第11回 神幸軍神祭御船遊之図
利根川下流に位置する佐原。水郷地帯として知られるこの地に、人々の信仰を集めてきた香取神宮がある。ここには十二年に一度の午の歳に行われる「式年神幸祭」が伝えられている。香取神宮の祭神「経津主大神(ふつぬしのおおかみ)」が天照大神の命を受け、国土平定のために行った東征が式年神幸祭の由来とされ、鎌倉時代初期から行われていた。
四月十四日、香取神宮境内で式年神大祭が催され、久米舞が奉納される。翌十五日、神輿が神宮を出発する。津宮で御座船に奉安され、花火を合図に利根川を渡る「御船渡りの神事」がおこわなれる。御座船が目指すのは鹿島の神が待ち受ける牛ヶ鼻沖。鹿島神宮の祭神「武甕槌大神(たけみかづちのおおみかみ)」は香取神宮の祭神とともに東征した神である。御座船はやがて鹿島の迎船と出会い、両神が十二年ぶりに再会する「御迎祭」が船上で執り行われる。

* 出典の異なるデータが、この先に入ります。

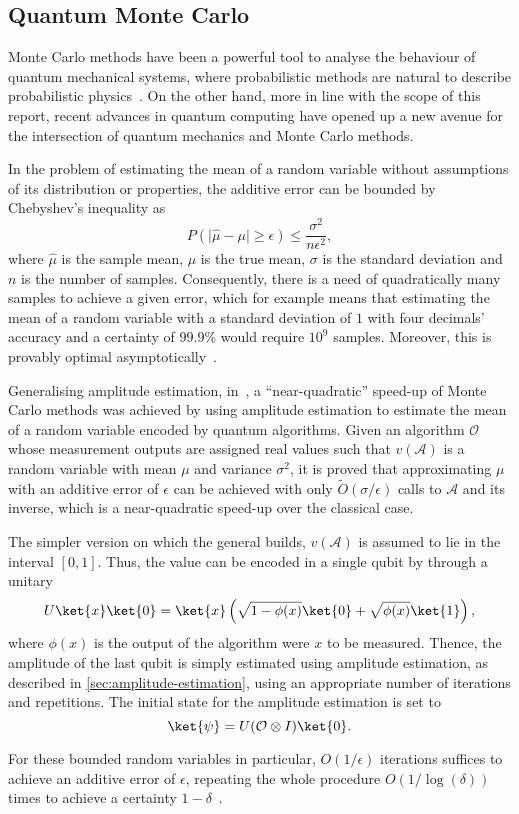 \subsection{Quantum Monte Carlo}
\label{sec:qmc}
Monte Carlo methods have been a powerful tool to analyse the behaviour of quantum mechanical systems, where probabilistic methods are natural to describe probabilistic physics~\autocite{ceperley1986, austin2012,gubernatis2016}.
On the other hand, more in line with the scope of this report, recent advances in quantum computing have opened up a new avenue for the intersection of quantum mechanics and Monte Carlo methods.

In the problem of estimating the mean of a random variable without assumptions of its distribution or properties, the additive error can be bounded by Chebyshev's inequality as
\begin{equation}
    P(\lvert \hat\mu - \mu \rvert \geq \epsilon) \leq \frac{\sigma^2}{n \epsilon^2},
\end{equation}
where $\hat\mu$ is the sample mean, $\mu$ is the true mean, $\sigma$ is the standard deviation and $n$ is the number of samples.
Consequently, there is a need of quadratically many samples to achieve a given error, which for example means that estimating the mean of a random variable with a standard deviation of $1$ with four decimals' accuracy and a certainty of $99.9\%$ would require $10^9$ samples.
Moreover, this is provably optimal asymptotically~\autocite{dagum2000}.

Generalising amplitude estimation, in~\autocite{montanaro2015}, a \enquote{near-quadratic} speed-up of Monte Carlo methods was achieved by using amplitude estimation to estimate the mean of a random variable encoded by quantum algorithms.
Given an algorithm $\mathcal{O}$ whose measurement outputs are assigned real values such that $v(\mathcal{A})$ is a random variable with mean $\mu$ and variance $\sigma^2$, it is proved that approximating $\mu$ with an additive error of $\epsilon$ can be achieved with only $\tilde{O}(\sigma/\epsilon)$ calls to $\mathcal{A}$ and its inverse, which is a near-quadratic speed-up over the classical case\footnotemark{}.


The simpler version on which the general builds, $v(\mathcal{A})$ is assumed to lie in the interval $[0,1]$.
Thus, the value can be encoded in a single qubit by through a unitary
\begin{equation}
    U\ket{x}\ket{0} = \ket{x}\left(\sqrt{1 - \phi(x)}\ket{0} + \sqrt{\phi(x)}\ket{1}\right),
\end{equation}
where $\phi(x)$ is the output of the algorithm were $x$ to be measured.
Thence, the amplitude of the last qubit is simply estimated using amplitude estimation, as described in \cref{sec:amplitude-estimation}, using an appropriate number of iterations and repetitions.
The initial state for the amplitude estimation is set to
\begin{equation}
    \ket{\psi} = U(\mathcal{O} \otimes I)\ket{0}.
\end{equation}

For these bounded random variables in particular, $O(1/\epsilon)$ iterations suffices to achieve an additive error of $\epsilon$, repeating the whole procedure $O(1/\log(\delta))$ times to achieve a certainty $1-\delta$~\autocite{montanaro2015}.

紹介する資料は式年神幸祭のうち御船渡りの様子を描いたものである。中央に見える大きな船が御座船。曳き船隊に先導されながら鹿島の神が待つ牛ヶ鼻を目指す。利根川を埋め尽くさんばかりの数多くの供船を従える勇壮な姿は東征を彷彿させるものである。
十二年に一度、豪華絢爛たる大絵巻が繰り広げられるのは平成十四年の春である。